* Problem to work on
In the blog post on games and learning, reproduce the passage word for word, starting at "All of these" and ending after "the complete rulebook.".

* Page text
# # # #

A friend directed me to Ian Bogost’s video from FORA tv’s Growing Up in a Digital World series. (He is the one with the 6 year old financier.) Ian Bogost is a professor at Georgia Tech, a Founding Partner at Persuasive Games (a videogame studio), and a Board Member at Open Texture (an educational publisher), among other things. Bogost was talking about educational games he had helped create. I was fascinated by his description of the “game” they created to illustrate just how DIFFICULT it is for a virus to become a pandemic. He mentioned many other games that described such real life scenarios and actions, from modeling the most efficient way to pack (use) the Soccer-Mom minivan to how to train store employees.

Persuasive Games is an award-winning independent videogame studio that makes games about social and political issues. Our work covers a wide variety of topics not usually found in videogames, including airport security, disaffected copy store workers, global petroleum market, Christmas shopping, tort reform, suburban errands, and pandemic flu.

Ahuva’s Update:   I was a bit rushed yesterday and did not realize and mention that you can PLAY some of these very very cool games from Persuasive Games online at their website.  For free. Some can be downloaded for free. Some are phone apps. It’s definitely worth a look-see. You will be amazed at how many interesting games are there.

Yesterday I attended Metanomics Masterclass on Game Development. This was a panel discussion with 3 game developers: Tony Walsh, founder of Phantom Compass, Colin Nilsson of the MadPea Productions, a game and adventure destination in Second Life, and Oni Horan, one of the developers of the Logos collectible card game. At least two of these companies develop games that are played within SL. Again the interesting factor to me was their take on how games relate to learning and to life. It was interesting to hear them discuss whether they thought the non-player characters would/should become more “human” or less.

All of these game developers, whether for modeling rl or escapism, understand that games have a set of agreed upon rules and a goal. I think that is another reason why people like games. There are reasons, answers, goals. So much of life is less clear than a game. We may toss off aphorisms such as “Life is just a game”, but it’s not. Or rather – if it is, we still don’t have the complete rulebook.

# # # #

* Data
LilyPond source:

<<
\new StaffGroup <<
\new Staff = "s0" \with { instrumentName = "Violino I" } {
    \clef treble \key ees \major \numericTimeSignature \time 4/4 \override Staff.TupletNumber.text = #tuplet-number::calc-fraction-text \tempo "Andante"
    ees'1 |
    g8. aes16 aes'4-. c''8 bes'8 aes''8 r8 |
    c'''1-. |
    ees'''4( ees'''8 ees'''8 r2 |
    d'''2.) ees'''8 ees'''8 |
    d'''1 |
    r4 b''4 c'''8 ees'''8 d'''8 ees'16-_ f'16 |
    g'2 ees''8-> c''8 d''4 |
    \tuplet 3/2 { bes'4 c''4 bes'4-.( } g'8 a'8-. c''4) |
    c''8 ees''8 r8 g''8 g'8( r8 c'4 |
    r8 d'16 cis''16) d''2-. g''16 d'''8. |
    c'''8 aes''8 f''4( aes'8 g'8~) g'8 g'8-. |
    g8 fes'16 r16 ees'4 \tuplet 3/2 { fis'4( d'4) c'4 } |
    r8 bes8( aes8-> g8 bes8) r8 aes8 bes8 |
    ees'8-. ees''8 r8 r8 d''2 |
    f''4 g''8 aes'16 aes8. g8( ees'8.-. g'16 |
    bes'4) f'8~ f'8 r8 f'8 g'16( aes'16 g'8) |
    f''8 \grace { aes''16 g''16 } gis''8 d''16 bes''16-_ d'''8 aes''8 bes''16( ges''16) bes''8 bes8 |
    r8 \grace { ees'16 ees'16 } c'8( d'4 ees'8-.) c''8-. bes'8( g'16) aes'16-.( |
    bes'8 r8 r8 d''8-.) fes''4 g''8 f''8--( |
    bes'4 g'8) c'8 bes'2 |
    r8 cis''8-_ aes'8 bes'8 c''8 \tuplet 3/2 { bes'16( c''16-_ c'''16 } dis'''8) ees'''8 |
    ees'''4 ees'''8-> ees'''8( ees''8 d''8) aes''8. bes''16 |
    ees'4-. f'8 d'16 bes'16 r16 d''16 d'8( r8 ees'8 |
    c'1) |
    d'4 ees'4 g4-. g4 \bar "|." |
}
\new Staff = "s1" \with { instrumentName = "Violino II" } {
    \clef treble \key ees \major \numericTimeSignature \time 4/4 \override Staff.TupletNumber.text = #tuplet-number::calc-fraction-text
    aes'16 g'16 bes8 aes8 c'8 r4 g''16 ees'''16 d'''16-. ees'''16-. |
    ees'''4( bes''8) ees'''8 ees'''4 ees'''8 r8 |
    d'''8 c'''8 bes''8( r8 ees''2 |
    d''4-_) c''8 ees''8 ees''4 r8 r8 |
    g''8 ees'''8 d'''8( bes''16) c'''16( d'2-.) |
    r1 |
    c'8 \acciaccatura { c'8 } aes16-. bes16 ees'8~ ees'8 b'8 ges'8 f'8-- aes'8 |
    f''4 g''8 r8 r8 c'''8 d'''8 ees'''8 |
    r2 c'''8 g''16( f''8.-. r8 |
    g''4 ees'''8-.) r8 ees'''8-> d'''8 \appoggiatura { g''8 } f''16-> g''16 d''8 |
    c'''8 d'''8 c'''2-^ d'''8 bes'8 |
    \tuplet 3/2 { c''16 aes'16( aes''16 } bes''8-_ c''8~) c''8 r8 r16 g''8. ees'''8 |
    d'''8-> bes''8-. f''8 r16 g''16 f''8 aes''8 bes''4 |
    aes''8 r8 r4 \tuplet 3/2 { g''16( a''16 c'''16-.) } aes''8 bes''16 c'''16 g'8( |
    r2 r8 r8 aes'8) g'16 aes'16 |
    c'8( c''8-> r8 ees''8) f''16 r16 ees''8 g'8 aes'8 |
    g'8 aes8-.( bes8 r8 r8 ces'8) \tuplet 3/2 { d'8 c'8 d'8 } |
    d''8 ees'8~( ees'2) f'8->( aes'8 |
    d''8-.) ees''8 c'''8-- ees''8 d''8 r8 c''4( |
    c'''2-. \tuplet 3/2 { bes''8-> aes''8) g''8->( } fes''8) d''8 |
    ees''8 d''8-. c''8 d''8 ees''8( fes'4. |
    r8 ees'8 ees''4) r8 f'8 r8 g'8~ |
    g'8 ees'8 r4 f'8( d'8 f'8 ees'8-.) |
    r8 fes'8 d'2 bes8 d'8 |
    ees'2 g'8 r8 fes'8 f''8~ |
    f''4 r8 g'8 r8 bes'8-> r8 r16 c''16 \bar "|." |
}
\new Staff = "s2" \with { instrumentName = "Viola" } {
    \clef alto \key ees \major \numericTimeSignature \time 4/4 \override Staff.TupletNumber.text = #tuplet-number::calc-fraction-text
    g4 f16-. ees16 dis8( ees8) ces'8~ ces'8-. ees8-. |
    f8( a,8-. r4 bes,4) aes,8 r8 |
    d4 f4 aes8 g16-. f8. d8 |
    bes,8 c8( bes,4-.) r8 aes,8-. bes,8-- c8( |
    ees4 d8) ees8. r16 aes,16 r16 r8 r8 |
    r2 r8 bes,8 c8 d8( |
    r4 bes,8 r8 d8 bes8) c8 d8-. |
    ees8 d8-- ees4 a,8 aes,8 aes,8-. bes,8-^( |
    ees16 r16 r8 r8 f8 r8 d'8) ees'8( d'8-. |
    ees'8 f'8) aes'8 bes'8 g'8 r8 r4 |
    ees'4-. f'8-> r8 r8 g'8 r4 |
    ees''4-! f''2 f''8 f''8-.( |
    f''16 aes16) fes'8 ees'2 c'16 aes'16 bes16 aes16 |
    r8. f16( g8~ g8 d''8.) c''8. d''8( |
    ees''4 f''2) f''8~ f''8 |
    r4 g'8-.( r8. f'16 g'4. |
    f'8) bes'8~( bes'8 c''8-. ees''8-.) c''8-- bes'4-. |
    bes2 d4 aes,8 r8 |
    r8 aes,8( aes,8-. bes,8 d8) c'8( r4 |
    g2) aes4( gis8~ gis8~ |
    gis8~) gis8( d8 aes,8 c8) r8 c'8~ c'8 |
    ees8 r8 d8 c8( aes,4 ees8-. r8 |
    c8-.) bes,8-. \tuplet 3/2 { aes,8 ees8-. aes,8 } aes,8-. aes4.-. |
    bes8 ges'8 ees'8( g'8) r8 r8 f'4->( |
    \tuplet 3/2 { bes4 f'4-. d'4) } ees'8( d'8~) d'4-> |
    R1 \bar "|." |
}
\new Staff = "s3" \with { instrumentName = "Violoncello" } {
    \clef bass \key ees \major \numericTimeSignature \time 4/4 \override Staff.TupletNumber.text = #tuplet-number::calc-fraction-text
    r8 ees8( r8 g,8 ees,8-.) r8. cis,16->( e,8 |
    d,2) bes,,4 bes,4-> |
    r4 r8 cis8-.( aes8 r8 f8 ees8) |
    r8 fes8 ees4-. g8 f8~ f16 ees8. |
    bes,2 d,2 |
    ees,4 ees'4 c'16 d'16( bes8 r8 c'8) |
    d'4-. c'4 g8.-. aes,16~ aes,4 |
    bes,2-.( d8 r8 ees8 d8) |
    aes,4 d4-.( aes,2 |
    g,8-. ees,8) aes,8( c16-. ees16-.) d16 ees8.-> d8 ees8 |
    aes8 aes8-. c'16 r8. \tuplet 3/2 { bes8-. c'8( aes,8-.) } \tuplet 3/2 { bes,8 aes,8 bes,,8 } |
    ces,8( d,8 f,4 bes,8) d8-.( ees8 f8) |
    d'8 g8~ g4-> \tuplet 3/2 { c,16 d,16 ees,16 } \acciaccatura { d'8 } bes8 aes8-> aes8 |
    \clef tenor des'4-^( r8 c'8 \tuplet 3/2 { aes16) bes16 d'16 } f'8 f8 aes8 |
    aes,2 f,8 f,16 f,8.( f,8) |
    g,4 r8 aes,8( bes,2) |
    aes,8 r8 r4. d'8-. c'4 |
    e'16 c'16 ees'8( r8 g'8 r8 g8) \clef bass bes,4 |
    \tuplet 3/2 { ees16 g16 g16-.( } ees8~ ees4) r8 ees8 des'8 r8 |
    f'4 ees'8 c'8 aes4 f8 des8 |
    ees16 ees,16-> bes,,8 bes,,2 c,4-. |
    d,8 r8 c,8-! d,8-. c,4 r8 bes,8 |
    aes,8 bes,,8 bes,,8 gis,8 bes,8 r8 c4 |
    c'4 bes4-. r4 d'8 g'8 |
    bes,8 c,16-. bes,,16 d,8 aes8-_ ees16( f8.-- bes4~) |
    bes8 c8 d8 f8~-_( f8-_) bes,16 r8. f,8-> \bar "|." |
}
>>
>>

# # # #

* Answer
All of these game developers, whether for modeling rl or escapism, understand that games have a set of agreed upon rules and a goal. I think that is another reason why people like games. There are reasons, answers, goals. So much of life is less clear than a game. We may toss off aphorisms such as “Life is just a game”, but it’s not. Or rather – if it is, we still don’t have the complete rulebook.